Y réfléchir trente secondes suffit pour se rendre compte de l’étendue des possibilités soulevées par un tel thème. Toutes les pièces, toutes les scènes y passent. Une seule contrainte véritable, l’essence du théâtre : choisir.

Ce que tu montreras sera une proposition, un choix, ton choix. Les gestes que tu feras et ceux que tu ne feras pas, quand voix il y a, les intonations que tu mettras et celle que tu ne mettras pas, les silences, la mise en scène, les lumières, le décor, la musique, pourquoi, comment, à chaque instant.

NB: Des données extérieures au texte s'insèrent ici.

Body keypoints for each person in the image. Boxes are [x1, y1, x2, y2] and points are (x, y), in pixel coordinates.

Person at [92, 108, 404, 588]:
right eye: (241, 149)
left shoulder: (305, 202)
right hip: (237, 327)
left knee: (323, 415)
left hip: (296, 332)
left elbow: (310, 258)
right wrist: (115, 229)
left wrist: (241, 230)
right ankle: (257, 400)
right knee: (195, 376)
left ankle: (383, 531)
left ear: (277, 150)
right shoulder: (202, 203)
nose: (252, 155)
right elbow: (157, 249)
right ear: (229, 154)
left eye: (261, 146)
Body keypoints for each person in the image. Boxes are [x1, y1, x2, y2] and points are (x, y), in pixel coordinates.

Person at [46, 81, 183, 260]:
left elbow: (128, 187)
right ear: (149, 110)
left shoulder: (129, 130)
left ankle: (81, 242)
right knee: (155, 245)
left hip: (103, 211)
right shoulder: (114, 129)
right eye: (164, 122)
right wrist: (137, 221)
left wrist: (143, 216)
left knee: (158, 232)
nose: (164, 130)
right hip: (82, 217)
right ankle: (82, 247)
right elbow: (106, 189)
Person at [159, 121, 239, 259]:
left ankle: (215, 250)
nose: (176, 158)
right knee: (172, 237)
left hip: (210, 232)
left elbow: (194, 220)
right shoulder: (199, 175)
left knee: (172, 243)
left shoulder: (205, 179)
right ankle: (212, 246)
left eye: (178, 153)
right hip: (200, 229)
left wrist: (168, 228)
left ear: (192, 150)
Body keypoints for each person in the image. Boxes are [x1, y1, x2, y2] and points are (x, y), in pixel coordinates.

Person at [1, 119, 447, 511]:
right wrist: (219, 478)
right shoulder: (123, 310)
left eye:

Car ça vit, le théâtre est vivant, et chaque instant est une toile, un faisceau dense de choix que l’acteur doit assumer sans sourciller, droit dans ses bottes, au risque de n’être qu’une pacotille ridicule à laquelle on voudrait bien croire, mais qui ne nous en donne pas vraiment la chance.

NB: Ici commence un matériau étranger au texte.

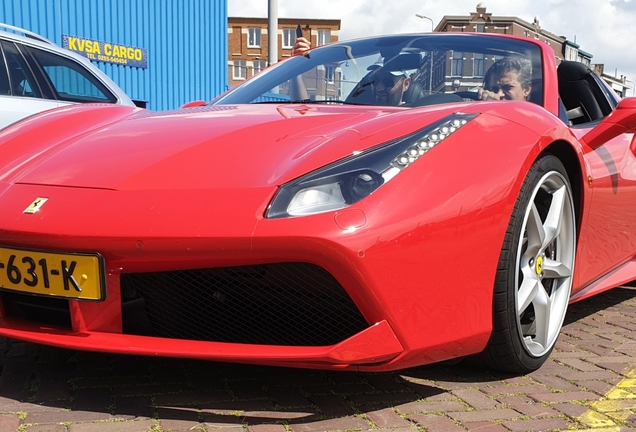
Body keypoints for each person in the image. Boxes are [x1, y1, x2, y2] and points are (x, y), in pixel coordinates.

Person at [291, 37, 411, 106]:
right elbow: (303, 110)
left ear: (406, 84)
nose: (379, 87)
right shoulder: (357, 113)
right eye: (375, 80)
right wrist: (297, 66)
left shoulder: (416, 118)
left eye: (388, 82)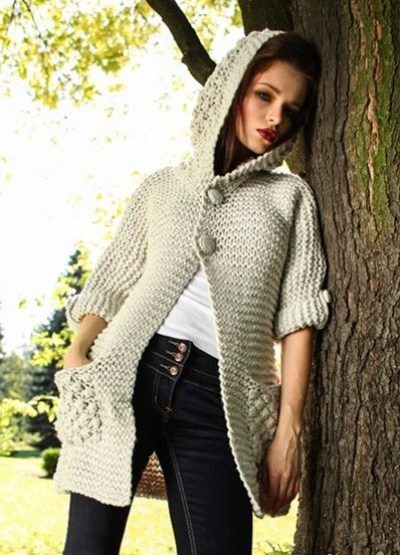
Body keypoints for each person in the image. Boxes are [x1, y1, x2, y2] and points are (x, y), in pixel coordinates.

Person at [54, 26, 331, 555]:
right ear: (233, 88)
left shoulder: (290, 198)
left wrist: (288, 430)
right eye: (264, 95)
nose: (275, 117)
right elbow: (113, 281)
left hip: (220, 401)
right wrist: (78, 349)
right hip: (123, 374)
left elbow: (299, 317)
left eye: (291, 110)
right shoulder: (163, 187)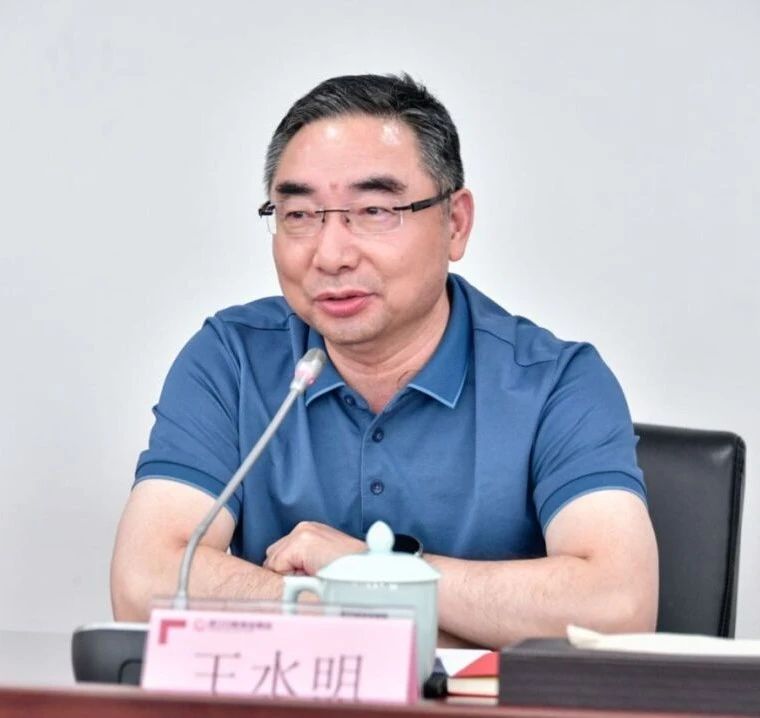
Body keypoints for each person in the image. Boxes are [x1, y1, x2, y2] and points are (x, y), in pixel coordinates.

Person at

Dans le salon de son appartement, je l’ai vu s’avancer avec dans le regard le jury de ce jour-là. Il est allé s’asseoir en silence, après m’avoir dit qu’il avait disposé, ce jour-là, trois chaises face public, et avait commencé à attendre. Imperceptiblement d’abord, puis de plus en plus visiblement, il avait joué l’attente et l’anxiété de quelqu’un qui attend une réponse. Un courrier d’un jury peut-être. Ou bien un docteur au sortir d’une salle d’opération. Progressivement, il s’était chargé devant mes yeux, comme il s’était chargé ce jour-là, ouvrant les vannes du cœur pour y voir déborder le corps.

Il n’y avait pas de « qua-si-im-pos-si-ble » cette fois-ci, mais je n’ai pas pu m’empêcher de vendre la mèche.

Il y est entré dans ce conservatoire.

Et jury, ce soir-là, je n’aurais pas fait d’autre choix.